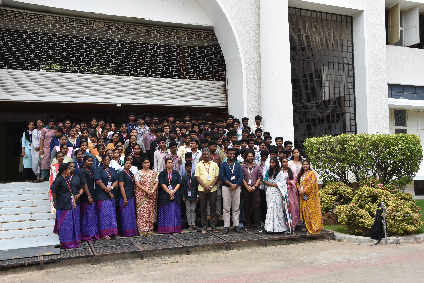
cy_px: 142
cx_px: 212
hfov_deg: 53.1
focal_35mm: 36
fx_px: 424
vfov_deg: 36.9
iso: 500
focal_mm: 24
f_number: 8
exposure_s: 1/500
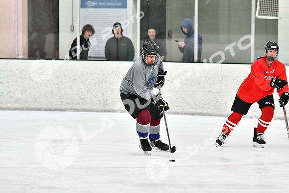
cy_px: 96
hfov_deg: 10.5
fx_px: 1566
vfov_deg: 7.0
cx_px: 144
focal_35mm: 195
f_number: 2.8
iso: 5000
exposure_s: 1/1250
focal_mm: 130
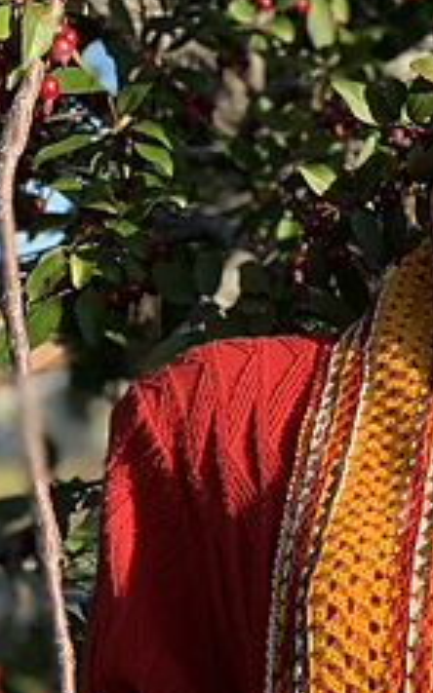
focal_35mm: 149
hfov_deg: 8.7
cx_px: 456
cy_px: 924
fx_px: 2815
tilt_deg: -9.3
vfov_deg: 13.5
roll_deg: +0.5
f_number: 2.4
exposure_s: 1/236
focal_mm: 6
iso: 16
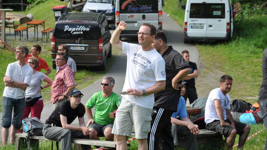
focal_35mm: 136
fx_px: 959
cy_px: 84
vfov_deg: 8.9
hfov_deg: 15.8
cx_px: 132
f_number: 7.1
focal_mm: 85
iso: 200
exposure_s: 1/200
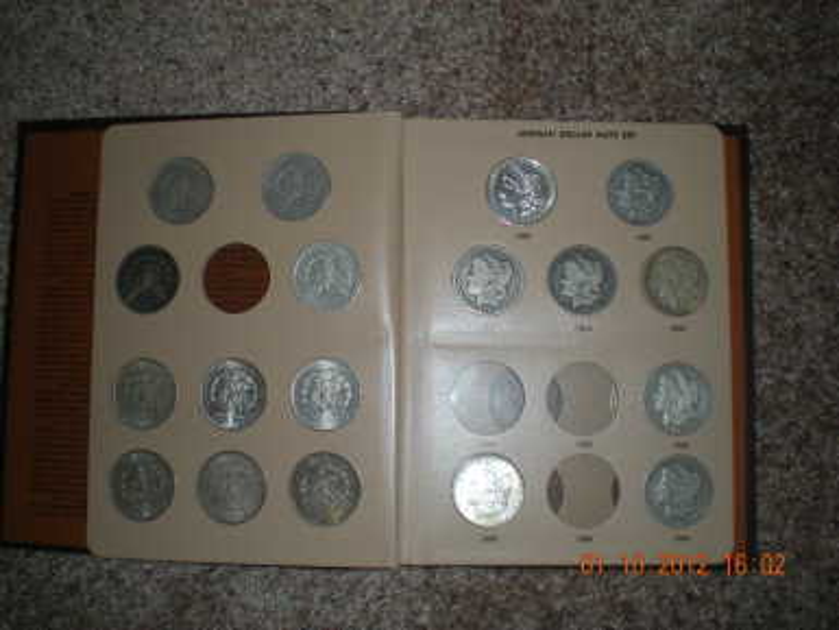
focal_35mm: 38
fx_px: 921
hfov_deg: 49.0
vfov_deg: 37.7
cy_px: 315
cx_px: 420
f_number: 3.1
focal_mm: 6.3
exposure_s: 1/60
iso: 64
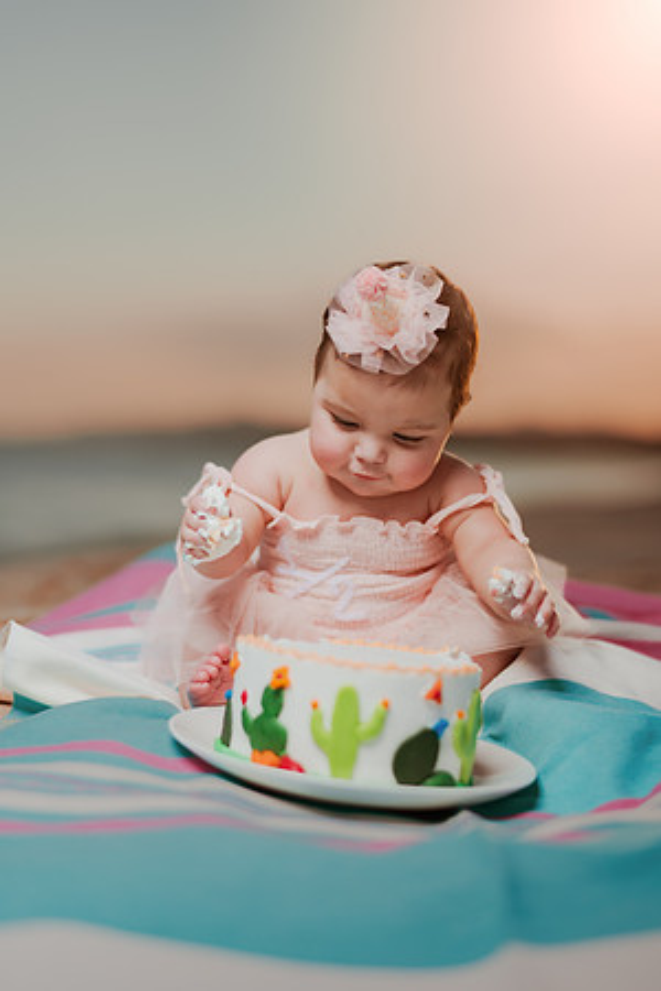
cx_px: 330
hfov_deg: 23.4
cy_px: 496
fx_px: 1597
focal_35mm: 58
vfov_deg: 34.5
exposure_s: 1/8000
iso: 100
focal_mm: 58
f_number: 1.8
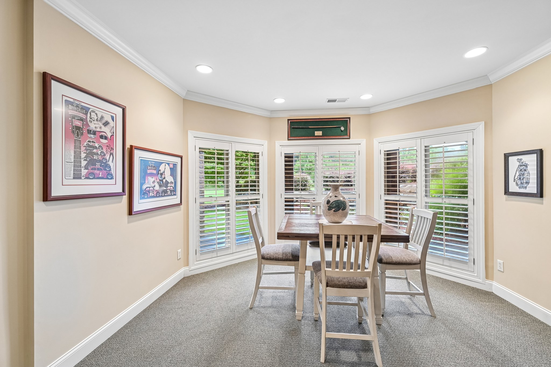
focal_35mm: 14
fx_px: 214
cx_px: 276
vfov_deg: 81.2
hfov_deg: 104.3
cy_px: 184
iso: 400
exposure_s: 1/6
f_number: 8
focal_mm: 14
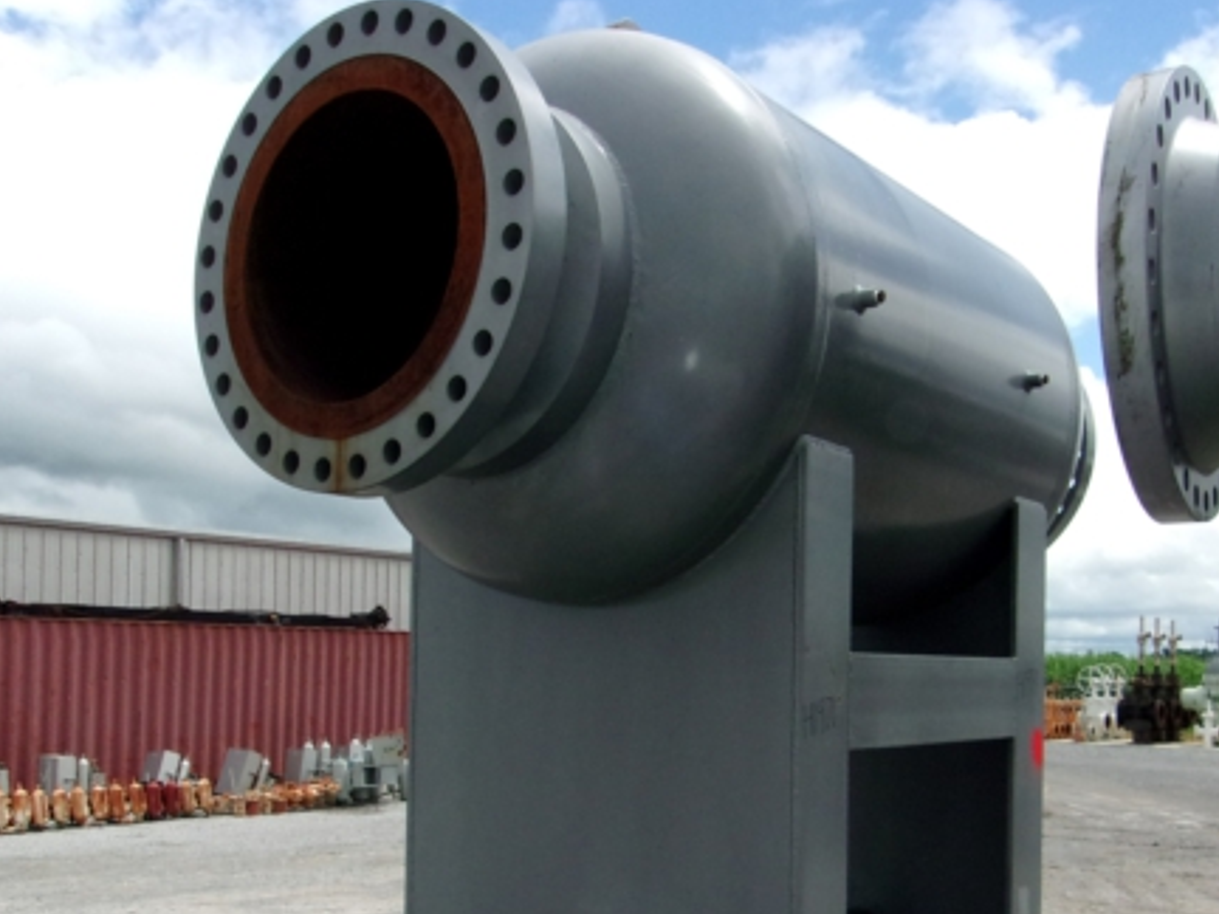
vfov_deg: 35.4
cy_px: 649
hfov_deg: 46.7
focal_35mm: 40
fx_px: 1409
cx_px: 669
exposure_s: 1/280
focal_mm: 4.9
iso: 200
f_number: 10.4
━━━
Repeat the records above word for word, apart from the pictures.

- [Answer box]
cy_px: 142
cx_px: 212
hfov_deg: 53.1
focal_35mm: 36
fx_px: 424
vfov_deg: 36.9
iso: 500
focal_mm: 24
f_number: 8
exposure_s: 1/500
cy_px: 96
hfov_deg: 10.5
fx_px: 1566
vfov_deg: 7.0
cx_px: 144
focal_35mm: 195
f_number: 2.8
iso: 5000
exposure_s: 1/1250
focal_mm: 130
focal_35mm: 149
hfov_deg: 8.7
cx_px: 456
cy_px: 924
fx_px: 2815
tilt_deg: -9.3
vfov_deg: 13.5
roll_deg: +0.5
f_number: 2.4
exposure_s: 1/236
focal_mm: 6
iso: 16
focal_35mm: 136
fx_px: 959
cy_px: 84
vfov_deg: 8.9
hfov_deg: 15.8
cx_px: 132
f_number: 7.1
focal_mm: 85
iso: 200
exposure_s: 1/200
focal_35mm: 38
fx_px: 921
hfov_deg: 49.0
vfov_deg: 37.7
cy_px: 315
cx_px: 420
f_number: 3.1
focal_mm: 6.3
exposure_s: 1/60
iso: 64
cx_px: 330
hfov_deg: 23.4
cy_px: 496
fx_px: 1597
focal_35mm: 58
vfov_deg: 34.5
exposure_s: 1/8000
iso: 100
focal_mm: 58
f_number: 1.8
focal_35mm: 14
fx_px: 214
cx_px: 276
vfov_deg: 81.2
hfov_deg: 104.3
cy_px: 184
iso: 400
exposure_s: 1/6
f_number: 8
focal_mm: 14
vfov_deg: 35.4
cy_px: 649
hfov_deg: 46.7
focal_35mm: 40
fx_px: 1409
cx_px: 669
exposure_s: 1/280
focal_mm: 4.9
iso: 200
f_number: 10.4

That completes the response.